(Beginning of Quoted passage)

Totallyhappy. Thanks for sharing your experience with me. It is so confusing. And in my nackered and emotional state, I just can't get me head around it.

I just keep thinking of his self-satisfied smirk when trying to discuss it with him.

OP posts:
pleasereassure · 24/06/2010 13:32

Me head around it? Gah.

OP posts:
TotallyHappy · 24/06/2010 13:47

Simple - don't deal with him face to face anymore. And if you still see the self satisfied smirk in your head, well that will fade won't it? Because without the equity he can't move anywhere with GF or by himself. What I don't understand is how he plans to provide for GF and not for the children if he doesn't have the equity. Does he have a job? Is he in a position to pay you any maintenance at all?

Take some time out (this weekend?) to go and visit a solicitor for an hour and let them lay out the facts for you. Take your time to get your head around it all - and then deal with the ex armed with all the facts. I tell you it feels good to know where you stand.

(End of Quoted passage)
(Beginning of Data provided)

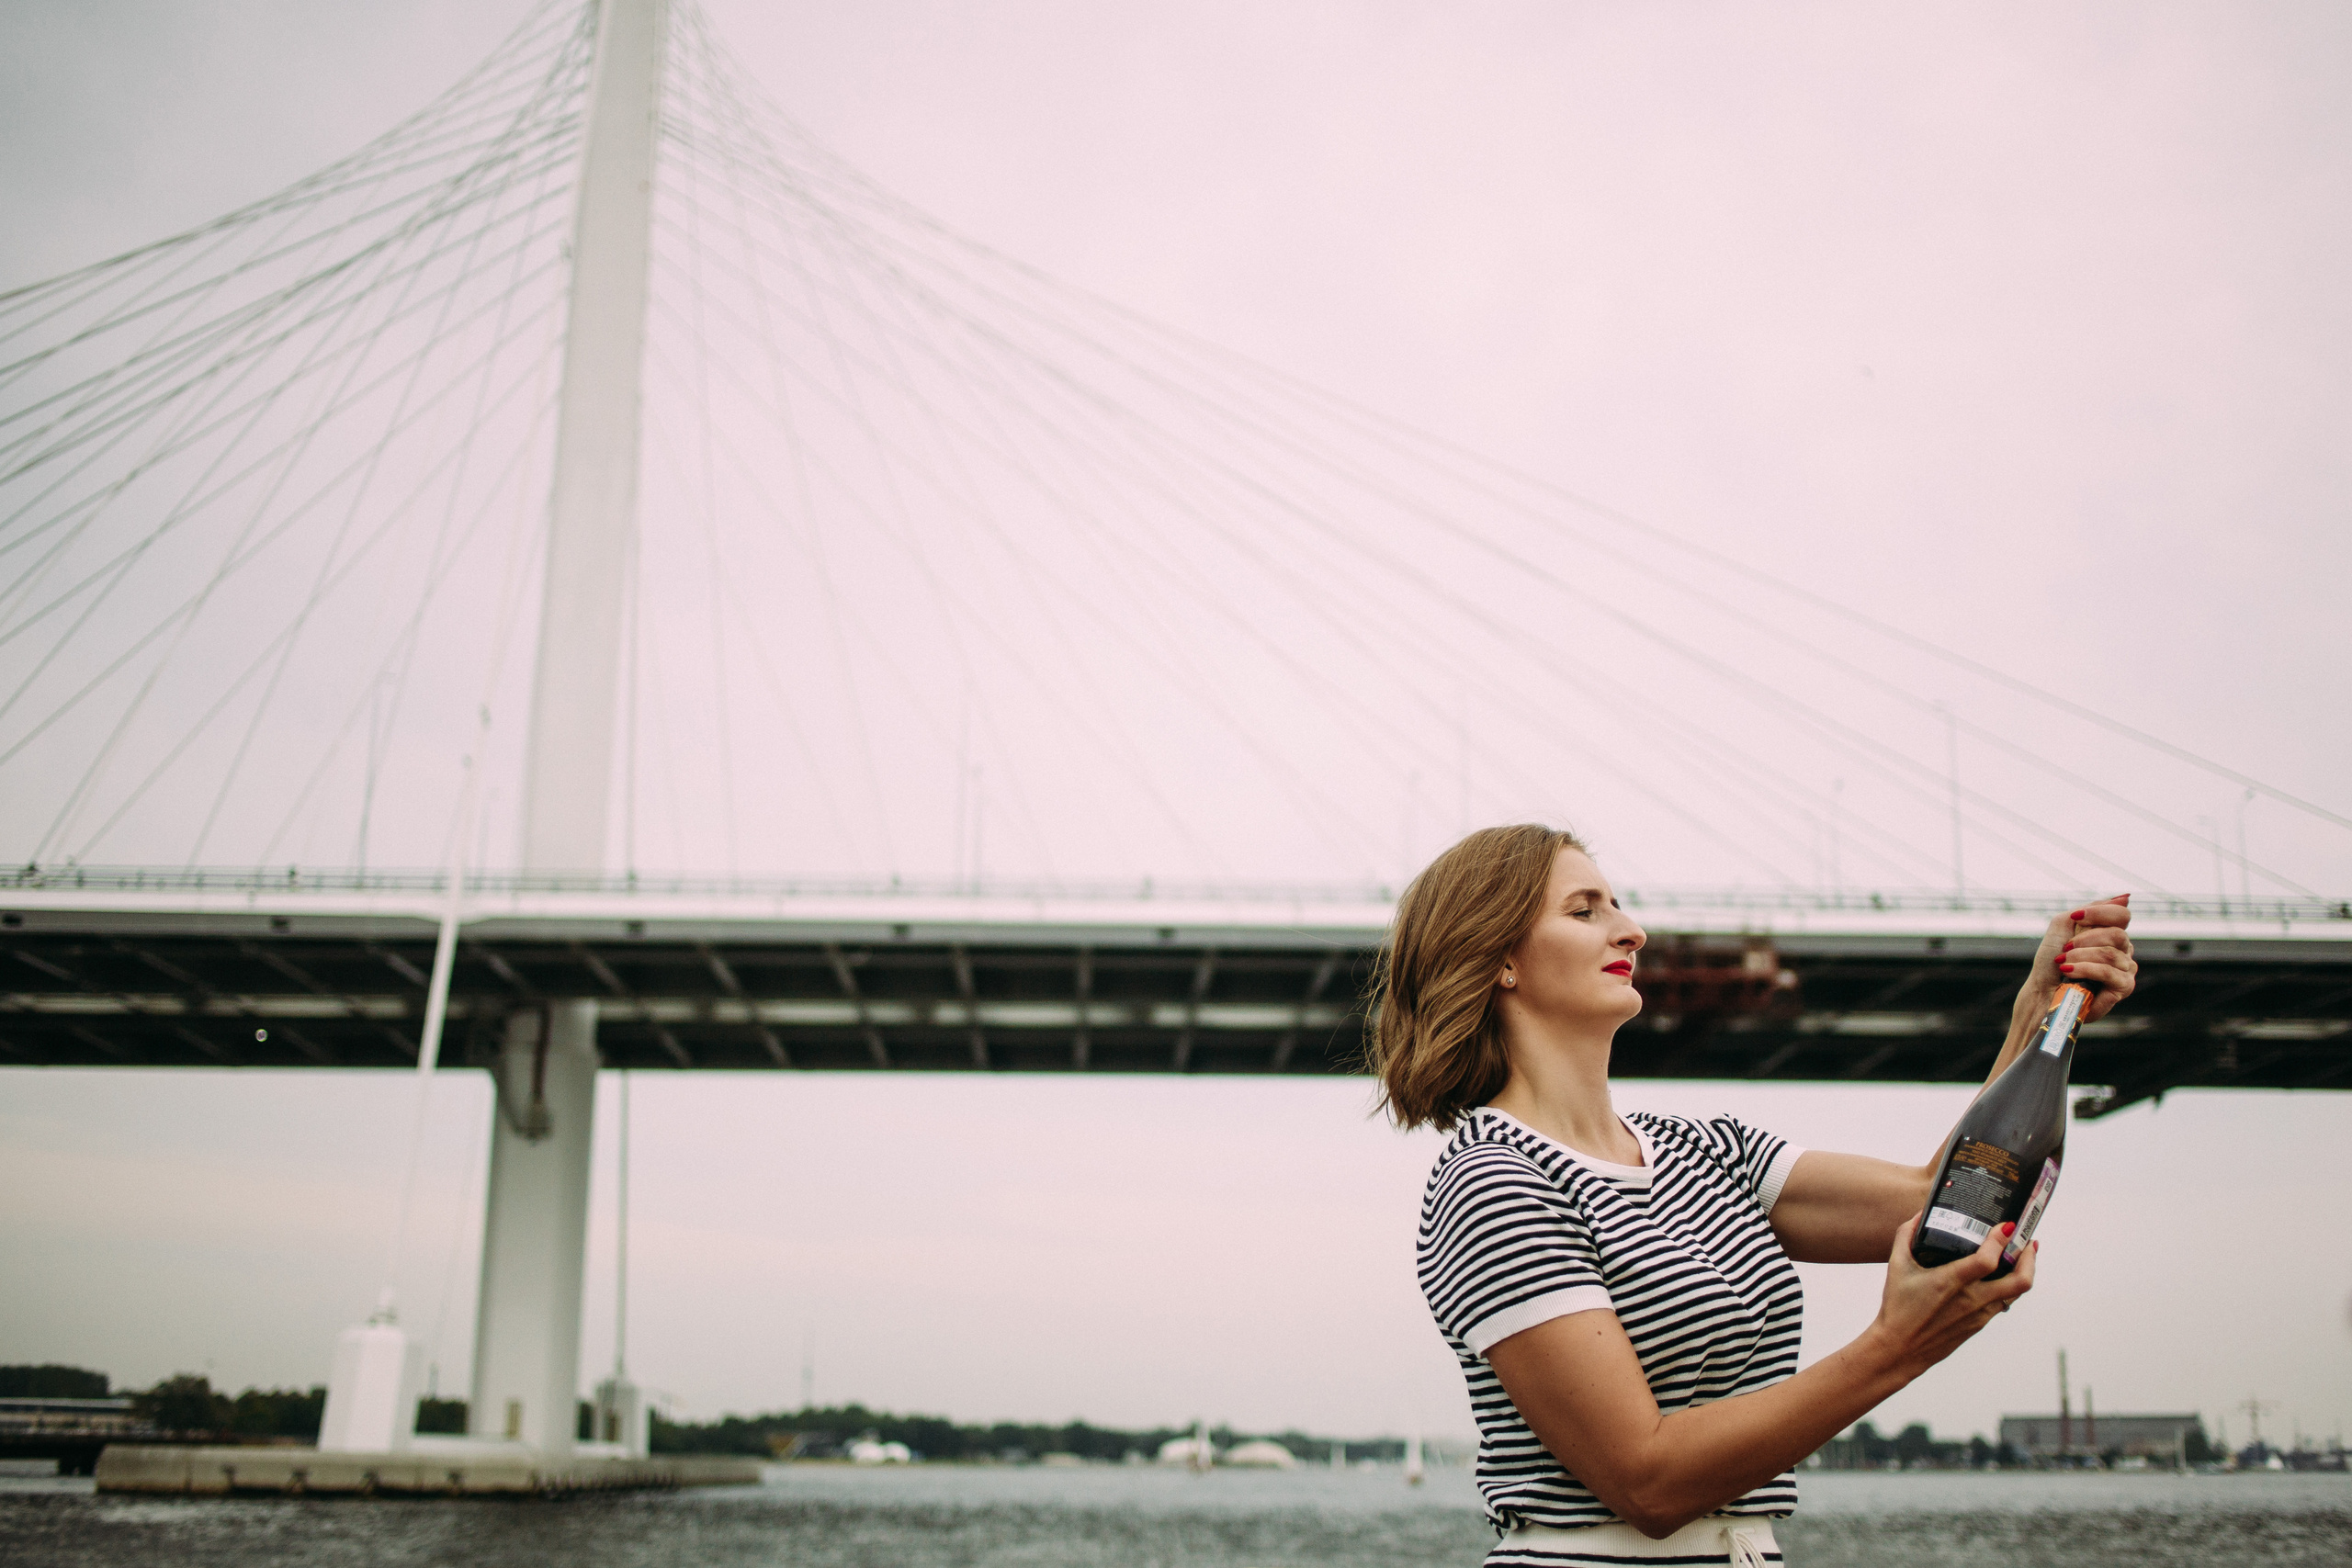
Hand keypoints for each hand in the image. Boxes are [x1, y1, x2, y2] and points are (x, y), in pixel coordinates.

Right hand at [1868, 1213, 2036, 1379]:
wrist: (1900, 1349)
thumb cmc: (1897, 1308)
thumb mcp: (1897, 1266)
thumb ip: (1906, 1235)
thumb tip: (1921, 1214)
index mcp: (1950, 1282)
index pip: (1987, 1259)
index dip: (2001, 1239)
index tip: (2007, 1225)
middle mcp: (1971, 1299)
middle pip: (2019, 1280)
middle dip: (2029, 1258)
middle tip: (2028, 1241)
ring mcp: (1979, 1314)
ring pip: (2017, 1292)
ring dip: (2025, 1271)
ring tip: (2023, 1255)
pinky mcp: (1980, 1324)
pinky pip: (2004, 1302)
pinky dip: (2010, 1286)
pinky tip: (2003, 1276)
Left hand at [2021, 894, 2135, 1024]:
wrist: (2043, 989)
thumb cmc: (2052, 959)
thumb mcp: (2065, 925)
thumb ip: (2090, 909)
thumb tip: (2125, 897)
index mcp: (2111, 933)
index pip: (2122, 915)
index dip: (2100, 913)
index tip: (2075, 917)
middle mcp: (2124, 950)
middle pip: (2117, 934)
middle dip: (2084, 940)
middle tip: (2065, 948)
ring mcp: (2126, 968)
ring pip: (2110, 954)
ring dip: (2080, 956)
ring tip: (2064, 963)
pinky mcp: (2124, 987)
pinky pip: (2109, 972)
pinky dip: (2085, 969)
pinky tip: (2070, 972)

(End of Data provided)

» Actions to take
1) In the forum thread about dealing with an ex, what does TotallyHappy suggest doing this weekend?
2) Carry on the forum thread about dealing with an ex from where it stops.

» Expected outputs
1) Visiting a solicitor for an hour to have them lay out the facts.

2)
IsGraceAvailable · 24/06/2010 13:52

OK, I think you need to talk to your GP and Women's Aid. WA will, hopefully, give you a nice sensible chat from a VERY experienced point of view. They can recommend an appropriate solicitor, if they know of one available to you. You'll have to get rid of yours - they sound useless in your situation.

Tell your GP what's going on. You could get some short-term meds for your anxiety and your sleeping. Don't go all anti-medication over this; modern sleeping pills don't stop you dreaming, knock you cold or mong you out. The long-term physical & psychological effects of extended stress are horrendous (I speak from experience); something like citalopram helps your neurosystem to regain balance. Better to catch it early than end up with a breakdown.

It's fantastic that the village drums are supporting you! Please try & remember to be nice to your helpers, and don't worry about asking for assistance and/or company. Eat food and drink water.

Your DS shouldn't be "parenting" you. It's perfectly OK to let him know you're upset but Daddy plainly isn't doing the best one could hope for - you don't need to pretend their father's fine; children aren't stupid. Much better to discuss with them how much safer & nicer life will be now. Ask them what changes THEY would like to see!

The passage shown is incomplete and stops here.